I seem to be tripping myself up here. I am loading/saving out a single line of text with an integer value.
I read it back in to highscore. Before saving out I check the score against highscore and if it is higher replace it.
I get an error when trying to convert the highscore from the text property
var n as integer = integer.FromText( highscore )
if score > n then
highscore = score.ToText
Dim file As FolderItem = SpecialFolder.Documents.Child(“hs.txt”)
If file <> Nil Then
Dim output As TextOutputStream
output = TextOutputStream.Create(file, TextEncoding.UTF8)
output.WriteLine(highscore)
output.Close
I was looking for Val but realised those days are gone just starting to look at trimming. I only save out a numeric value but as text, when I look at the error it says it doesn’t like ’ a single quote when trying to get the value of the text??
Exactly.
highscore must contain only numbers.
If you have saved ‘for excel’ and stuck a single quote in front, that breaks conversion to and from numbers.

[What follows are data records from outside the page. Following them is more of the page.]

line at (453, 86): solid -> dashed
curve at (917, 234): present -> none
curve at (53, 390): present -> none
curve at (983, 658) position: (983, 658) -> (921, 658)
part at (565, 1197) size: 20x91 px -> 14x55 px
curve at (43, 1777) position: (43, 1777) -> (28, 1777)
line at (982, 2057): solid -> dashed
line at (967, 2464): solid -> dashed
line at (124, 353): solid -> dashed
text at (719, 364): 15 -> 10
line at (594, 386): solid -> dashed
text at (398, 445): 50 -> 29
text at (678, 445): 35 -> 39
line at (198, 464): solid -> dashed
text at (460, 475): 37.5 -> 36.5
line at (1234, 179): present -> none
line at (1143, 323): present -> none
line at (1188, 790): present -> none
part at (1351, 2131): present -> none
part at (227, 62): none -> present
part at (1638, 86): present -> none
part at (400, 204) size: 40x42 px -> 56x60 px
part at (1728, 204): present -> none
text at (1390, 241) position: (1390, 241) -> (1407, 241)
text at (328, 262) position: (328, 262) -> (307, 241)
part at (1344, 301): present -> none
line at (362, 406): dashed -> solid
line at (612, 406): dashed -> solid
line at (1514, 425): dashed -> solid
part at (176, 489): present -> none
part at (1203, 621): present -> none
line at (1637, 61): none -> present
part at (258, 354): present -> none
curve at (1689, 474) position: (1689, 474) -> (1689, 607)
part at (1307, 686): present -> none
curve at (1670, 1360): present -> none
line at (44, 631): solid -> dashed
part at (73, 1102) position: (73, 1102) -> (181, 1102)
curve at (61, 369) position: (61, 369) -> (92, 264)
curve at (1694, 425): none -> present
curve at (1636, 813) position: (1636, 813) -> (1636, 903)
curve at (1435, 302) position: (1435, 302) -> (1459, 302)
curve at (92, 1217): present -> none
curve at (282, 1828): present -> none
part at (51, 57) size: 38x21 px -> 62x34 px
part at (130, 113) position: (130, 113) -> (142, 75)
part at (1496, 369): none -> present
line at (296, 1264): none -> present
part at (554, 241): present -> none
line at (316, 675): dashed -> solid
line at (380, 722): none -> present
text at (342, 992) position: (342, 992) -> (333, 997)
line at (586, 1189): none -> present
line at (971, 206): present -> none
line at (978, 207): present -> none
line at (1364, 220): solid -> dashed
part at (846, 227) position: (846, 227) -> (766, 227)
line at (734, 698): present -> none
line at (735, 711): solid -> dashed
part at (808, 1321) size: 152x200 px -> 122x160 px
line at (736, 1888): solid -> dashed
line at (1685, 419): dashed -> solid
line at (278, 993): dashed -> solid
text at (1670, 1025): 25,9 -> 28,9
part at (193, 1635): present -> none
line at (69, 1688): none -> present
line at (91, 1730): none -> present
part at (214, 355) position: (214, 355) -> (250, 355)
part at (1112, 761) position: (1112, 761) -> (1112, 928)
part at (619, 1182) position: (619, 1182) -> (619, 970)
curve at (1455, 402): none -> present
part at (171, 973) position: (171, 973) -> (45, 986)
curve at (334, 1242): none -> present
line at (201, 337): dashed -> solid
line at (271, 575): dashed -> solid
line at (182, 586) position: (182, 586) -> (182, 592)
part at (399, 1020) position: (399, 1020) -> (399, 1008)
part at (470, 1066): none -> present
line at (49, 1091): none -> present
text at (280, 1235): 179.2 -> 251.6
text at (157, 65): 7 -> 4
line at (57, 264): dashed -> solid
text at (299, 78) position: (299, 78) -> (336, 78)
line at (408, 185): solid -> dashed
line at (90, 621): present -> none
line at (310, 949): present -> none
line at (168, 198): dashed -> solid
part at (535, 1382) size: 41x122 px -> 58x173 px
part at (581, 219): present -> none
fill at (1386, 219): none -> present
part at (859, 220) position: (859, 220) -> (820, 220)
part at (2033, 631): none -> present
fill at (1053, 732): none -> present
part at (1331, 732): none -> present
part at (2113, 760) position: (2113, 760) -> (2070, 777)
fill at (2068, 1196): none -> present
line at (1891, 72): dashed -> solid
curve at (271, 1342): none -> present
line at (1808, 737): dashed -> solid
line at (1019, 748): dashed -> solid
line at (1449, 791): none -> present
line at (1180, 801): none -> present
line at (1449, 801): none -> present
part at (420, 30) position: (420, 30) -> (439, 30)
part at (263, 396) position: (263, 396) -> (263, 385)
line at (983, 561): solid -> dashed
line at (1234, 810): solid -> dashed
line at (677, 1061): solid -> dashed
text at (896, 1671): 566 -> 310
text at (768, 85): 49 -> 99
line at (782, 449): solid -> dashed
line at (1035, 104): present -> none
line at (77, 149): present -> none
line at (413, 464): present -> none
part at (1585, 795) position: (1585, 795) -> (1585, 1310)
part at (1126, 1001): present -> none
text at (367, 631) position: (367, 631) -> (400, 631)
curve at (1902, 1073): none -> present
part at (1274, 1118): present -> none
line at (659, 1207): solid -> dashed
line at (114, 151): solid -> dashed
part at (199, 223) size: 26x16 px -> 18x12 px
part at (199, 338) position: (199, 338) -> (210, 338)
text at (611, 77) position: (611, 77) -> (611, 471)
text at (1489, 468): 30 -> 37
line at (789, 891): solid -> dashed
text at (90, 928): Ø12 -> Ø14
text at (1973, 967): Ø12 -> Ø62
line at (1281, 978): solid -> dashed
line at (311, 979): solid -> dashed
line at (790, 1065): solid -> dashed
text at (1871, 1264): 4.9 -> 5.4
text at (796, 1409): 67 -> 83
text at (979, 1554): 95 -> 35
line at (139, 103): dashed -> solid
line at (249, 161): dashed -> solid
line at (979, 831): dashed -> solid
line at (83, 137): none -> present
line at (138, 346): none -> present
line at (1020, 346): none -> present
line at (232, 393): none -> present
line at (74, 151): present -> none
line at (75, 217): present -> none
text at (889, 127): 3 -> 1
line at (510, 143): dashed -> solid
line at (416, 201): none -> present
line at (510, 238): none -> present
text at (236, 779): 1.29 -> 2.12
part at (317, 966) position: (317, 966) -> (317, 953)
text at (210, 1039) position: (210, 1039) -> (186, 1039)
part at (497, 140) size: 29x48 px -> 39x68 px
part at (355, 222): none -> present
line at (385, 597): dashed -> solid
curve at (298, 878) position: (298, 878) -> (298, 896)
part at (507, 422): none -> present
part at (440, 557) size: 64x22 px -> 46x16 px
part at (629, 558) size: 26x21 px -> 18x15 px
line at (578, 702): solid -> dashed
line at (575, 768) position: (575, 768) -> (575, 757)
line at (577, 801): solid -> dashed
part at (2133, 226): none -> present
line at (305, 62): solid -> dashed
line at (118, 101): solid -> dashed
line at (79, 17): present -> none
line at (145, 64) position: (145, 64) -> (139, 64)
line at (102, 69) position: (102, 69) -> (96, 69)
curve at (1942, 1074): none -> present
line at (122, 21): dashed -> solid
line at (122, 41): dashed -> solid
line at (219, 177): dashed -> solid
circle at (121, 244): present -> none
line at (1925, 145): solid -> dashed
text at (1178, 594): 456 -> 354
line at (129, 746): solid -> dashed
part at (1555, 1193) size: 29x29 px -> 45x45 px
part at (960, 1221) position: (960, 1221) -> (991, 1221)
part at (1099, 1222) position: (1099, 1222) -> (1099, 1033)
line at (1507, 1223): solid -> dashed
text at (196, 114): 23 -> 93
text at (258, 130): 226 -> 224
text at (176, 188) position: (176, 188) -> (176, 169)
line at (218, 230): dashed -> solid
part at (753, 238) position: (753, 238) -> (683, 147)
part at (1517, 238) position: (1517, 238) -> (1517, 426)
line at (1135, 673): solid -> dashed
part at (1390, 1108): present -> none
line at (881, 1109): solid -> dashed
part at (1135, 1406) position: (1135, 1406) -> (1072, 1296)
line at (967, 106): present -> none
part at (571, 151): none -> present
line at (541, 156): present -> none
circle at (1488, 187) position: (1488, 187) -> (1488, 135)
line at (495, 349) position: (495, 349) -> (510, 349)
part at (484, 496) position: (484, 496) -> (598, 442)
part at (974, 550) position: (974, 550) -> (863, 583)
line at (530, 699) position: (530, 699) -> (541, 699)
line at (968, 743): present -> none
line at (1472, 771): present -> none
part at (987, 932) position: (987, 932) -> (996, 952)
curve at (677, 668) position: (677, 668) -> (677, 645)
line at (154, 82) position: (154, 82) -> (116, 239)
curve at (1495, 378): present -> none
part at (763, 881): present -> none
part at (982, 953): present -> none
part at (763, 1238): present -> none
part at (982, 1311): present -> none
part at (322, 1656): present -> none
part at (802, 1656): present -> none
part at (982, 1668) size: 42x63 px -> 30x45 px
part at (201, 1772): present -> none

Mind you, I see no sign of a single quote in your SAVE code
Are you remembering to set the encoding when you read it back in?
If no, you may(? long shot) be running into a couple of control characters (the BOM) at the start of your text file.
When I had the encoding set UTF16 it complained about a " quote so I changed back to UTF8 and the complaint is ’ quote which is probably eol. When I grab the length-1 it behaves but I still don’t think I’m doing it correctly. Maybe I should have done deadline instead of readall?
Where are the NSUserDefaults values being saved? Locally on the device?
I am asking because right now in my app, when the user makes an in-app purchase, I store this information in a text file on the device. When the user starts the app the next time I will read from that text file if the purchase is already made. That’s probably not a good way to do it, is it?
You should definitely use NSUserDefaults for this. They are saved on the device in a special location hidden from view and designed for that use. I believe your app can save like 4K of data in NSUserDefaults
Using the built in classes designed for this use over a hacked together system using files? Yeah its better. Down the road if he wants to save other values as well he doesnt create compatibility issues with what order, encoding, format, etc he saves the values, it will just work with NSUserDefaults.
They are saved locally on the device, but are also backed-up on iCloud if you have backup enabled.
If the user activated the feature to unload unused apps, the data will be kept when re-installing the app. Which isn’t necessarily the case for your own system using files.
EDIT: one more reason to use NSUserDefaults is that values are cached by the OS when the app is in use. Meaning there is no overhead when reading the value multiple times throughout the workflow of the app.